A few years after T. rex stormed New York, Brown was back at it, in his fur coat, scrambling over the badlands of Montana, looking for more fossils. As usual, he found them. This time it was a much better Tyrannosaurus: a more complete skeleton with a gorgeous skull, nearly as long as a man and with over fifty sharp teeth the size of railroad spikes. While Brown’s first T. rex was too scrappy to make a good estimate for the total size of the animal, the second fossil showed that rex was a king indeed: a dinosaur well over thirty-five feet long that must have weighed several tons. There was
no doubt: T. rex was the largest and most fearsome land-living predator that had ever been discovered.
FOR THE NEXT few decades, T. rex enjoyed life at the top, the star of movies and museum exhibits around the globe. It battled the giant gorilla in King Kong and terrified audiences in the screen adaptation of Arthur Conan Doyle’s The Lost World. But this fame masked a puzzle: for nearly the entire twentieth century, scientists had little idea of how T. rex fit into the broader picture of dinosaur evolution. It was an oddball, a creature so much larger and so dramatically different from other known predatory dinosaurs that it was difficult to place in the dinosaur family album.
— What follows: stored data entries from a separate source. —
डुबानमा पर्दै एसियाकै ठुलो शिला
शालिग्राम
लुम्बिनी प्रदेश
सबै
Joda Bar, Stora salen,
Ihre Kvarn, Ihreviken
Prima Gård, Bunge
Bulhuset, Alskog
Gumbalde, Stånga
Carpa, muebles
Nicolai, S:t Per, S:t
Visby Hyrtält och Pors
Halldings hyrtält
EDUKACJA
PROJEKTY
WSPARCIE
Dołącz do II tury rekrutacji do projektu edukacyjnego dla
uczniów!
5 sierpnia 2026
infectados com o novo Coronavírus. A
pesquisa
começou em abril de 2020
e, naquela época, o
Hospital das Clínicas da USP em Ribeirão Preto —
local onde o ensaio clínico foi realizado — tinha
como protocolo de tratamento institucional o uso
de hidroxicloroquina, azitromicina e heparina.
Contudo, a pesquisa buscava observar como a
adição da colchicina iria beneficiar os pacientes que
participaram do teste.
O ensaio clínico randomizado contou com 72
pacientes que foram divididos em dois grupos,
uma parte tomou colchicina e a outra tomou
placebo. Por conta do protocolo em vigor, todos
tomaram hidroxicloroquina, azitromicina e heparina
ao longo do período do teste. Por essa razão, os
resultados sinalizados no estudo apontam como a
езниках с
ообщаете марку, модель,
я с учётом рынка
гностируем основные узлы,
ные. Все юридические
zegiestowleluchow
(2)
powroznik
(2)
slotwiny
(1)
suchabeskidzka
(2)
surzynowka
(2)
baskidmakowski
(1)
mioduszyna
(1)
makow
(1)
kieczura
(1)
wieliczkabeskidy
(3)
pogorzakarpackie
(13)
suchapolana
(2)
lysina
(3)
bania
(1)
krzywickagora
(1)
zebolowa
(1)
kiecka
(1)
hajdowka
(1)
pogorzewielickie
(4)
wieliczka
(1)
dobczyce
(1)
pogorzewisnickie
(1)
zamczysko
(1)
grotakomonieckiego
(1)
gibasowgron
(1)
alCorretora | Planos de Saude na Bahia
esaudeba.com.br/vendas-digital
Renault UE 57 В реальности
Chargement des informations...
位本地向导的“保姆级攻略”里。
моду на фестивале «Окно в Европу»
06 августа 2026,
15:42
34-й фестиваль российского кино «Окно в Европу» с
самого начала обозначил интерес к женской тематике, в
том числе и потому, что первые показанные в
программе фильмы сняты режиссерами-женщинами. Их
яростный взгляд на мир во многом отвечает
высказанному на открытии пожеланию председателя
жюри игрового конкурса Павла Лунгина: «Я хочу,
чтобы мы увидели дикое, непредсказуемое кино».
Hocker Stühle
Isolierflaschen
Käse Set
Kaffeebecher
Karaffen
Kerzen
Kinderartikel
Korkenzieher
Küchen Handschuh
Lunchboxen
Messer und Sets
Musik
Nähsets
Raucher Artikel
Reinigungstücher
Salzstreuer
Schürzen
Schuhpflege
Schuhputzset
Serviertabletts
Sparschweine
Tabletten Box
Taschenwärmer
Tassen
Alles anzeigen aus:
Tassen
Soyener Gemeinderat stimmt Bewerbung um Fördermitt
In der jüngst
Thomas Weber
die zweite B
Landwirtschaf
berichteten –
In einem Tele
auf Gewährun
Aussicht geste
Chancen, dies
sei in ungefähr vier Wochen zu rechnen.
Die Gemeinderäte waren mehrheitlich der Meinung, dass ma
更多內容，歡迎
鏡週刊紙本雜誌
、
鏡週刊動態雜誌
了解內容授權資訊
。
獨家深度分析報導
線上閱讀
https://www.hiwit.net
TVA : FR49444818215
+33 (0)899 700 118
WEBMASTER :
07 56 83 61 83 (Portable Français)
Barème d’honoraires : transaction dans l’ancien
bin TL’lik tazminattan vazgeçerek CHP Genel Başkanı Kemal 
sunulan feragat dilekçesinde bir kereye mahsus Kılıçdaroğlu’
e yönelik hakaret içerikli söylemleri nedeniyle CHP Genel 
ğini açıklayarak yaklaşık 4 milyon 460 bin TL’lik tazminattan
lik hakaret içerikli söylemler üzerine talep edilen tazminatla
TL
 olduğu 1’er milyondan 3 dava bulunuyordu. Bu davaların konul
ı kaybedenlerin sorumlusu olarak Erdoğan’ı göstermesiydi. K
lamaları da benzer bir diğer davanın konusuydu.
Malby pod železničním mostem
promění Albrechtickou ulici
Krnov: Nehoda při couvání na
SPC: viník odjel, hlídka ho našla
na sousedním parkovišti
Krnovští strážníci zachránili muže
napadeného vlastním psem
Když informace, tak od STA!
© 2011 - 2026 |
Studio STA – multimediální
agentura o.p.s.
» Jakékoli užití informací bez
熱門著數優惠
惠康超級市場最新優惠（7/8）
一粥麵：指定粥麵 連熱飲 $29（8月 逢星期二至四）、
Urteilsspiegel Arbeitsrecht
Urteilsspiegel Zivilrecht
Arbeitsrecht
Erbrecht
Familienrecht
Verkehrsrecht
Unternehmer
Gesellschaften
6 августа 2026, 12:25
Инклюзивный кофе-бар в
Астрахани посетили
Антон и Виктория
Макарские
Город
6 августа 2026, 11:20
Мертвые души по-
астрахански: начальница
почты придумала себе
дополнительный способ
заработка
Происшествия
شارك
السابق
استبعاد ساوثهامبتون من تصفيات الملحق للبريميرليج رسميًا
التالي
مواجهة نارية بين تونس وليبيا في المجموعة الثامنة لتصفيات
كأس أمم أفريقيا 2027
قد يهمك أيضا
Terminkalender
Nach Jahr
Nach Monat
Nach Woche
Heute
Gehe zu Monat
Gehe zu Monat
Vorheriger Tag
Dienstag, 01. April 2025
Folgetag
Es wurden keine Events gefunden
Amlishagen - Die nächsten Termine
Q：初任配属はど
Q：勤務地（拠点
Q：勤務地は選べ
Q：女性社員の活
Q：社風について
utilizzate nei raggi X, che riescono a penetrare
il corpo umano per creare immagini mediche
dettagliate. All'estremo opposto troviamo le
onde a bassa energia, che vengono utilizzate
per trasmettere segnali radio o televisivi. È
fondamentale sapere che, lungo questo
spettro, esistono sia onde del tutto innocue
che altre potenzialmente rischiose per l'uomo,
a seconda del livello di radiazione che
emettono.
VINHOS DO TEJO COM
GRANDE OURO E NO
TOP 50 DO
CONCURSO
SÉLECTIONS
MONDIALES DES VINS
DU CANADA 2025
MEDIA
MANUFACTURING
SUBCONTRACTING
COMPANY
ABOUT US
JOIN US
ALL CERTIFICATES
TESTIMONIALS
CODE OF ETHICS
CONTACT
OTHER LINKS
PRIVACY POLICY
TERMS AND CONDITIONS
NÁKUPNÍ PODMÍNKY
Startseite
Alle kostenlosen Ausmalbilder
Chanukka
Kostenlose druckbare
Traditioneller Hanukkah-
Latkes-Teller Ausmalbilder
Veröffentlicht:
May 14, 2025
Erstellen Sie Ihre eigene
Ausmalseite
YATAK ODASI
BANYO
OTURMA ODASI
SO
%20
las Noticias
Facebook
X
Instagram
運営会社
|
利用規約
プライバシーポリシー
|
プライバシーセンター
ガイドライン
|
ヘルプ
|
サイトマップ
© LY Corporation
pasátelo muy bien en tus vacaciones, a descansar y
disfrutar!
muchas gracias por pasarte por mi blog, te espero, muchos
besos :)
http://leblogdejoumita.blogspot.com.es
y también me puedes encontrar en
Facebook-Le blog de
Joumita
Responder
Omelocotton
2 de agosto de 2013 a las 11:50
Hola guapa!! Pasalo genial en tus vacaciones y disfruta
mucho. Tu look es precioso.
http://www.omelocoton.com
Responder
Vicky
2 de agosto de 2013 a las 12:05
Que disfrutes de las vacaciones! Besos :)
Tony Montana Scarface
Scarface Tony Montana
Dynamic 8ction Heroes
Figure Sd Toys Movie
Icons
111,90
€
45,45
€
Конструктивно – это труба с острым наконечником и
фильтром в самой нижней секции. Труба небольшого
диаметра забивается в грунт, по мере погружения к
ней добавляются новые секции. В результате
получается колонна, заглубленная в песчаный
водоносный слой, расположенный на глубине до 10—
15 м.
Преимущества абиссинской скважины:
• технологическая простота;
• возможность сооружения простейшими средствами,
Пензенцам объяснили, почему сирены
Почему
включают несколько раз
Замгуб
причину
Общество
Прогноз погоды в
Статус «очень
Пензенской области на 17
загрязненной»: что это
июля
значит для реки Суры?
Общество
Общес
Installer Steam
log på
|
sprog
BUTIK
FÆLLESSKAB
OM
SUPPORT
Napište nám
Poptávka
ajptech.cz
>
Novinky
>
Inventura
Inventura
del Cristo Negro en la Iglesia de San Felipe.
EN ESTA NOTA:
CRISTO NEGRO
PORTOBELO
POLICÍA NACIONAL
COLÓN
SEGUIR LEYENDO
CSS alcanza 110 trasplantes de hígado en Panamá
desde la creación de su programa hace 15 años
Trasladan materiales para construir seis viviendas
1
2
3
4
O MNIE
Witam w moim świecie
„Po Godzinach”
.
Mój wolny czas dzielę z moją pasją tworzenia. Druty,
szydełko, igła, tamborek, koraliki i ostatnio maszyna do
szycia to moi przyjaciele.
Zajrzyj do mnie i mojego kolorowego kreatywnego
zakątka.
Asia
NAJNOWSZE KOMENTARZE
During the first few decades after Brown’s discovery, paleontologists unearthed a handful of close T. rex relatives in North America and Asia. To nobody’s surprise, Brown himself made some of the most important of these discoveries, most notably a mass graveyard of big tyrannosaurs in Alberta in 1910. These T. rex cousins—Albertosaurus, Gorgosaurus, Tarbosaurus—are quite similar to T. rex in size and have nearly identical skeletons. As the science of dating rocks advanced during the later twentieth century, it was also determined these other tyrannosaurs lived at about the same time as T. rex: the very latest Cretaceous, between 84 and 66 million years ago. So scientists were in a quandary. There were a bunch of huge tyrannosaurs at the top of the food chain thriving at the peak of dinosaur history. Where did they come from?
That mystery has been answered only very recently, and as with so much of what we’ve learned about dinosaurs over the last few decades, our new understanding of tyrannosaur evolution stems from a wealth of new fossils. Many of these have come from unexpected locales, perhaps none more so than what is currently recognized as the very oldest tyrannosaur, a modest little critter called Kileskus that was discovered in 2010 in Siberia. When you think of dinosaurs, Siberia is probably not a place that comes to mind, but their fossils are now being found throughout the world, even the far northern reaches of Russia, where paleontologists need to cope with harsh winters and humid, mosquito-infested summers.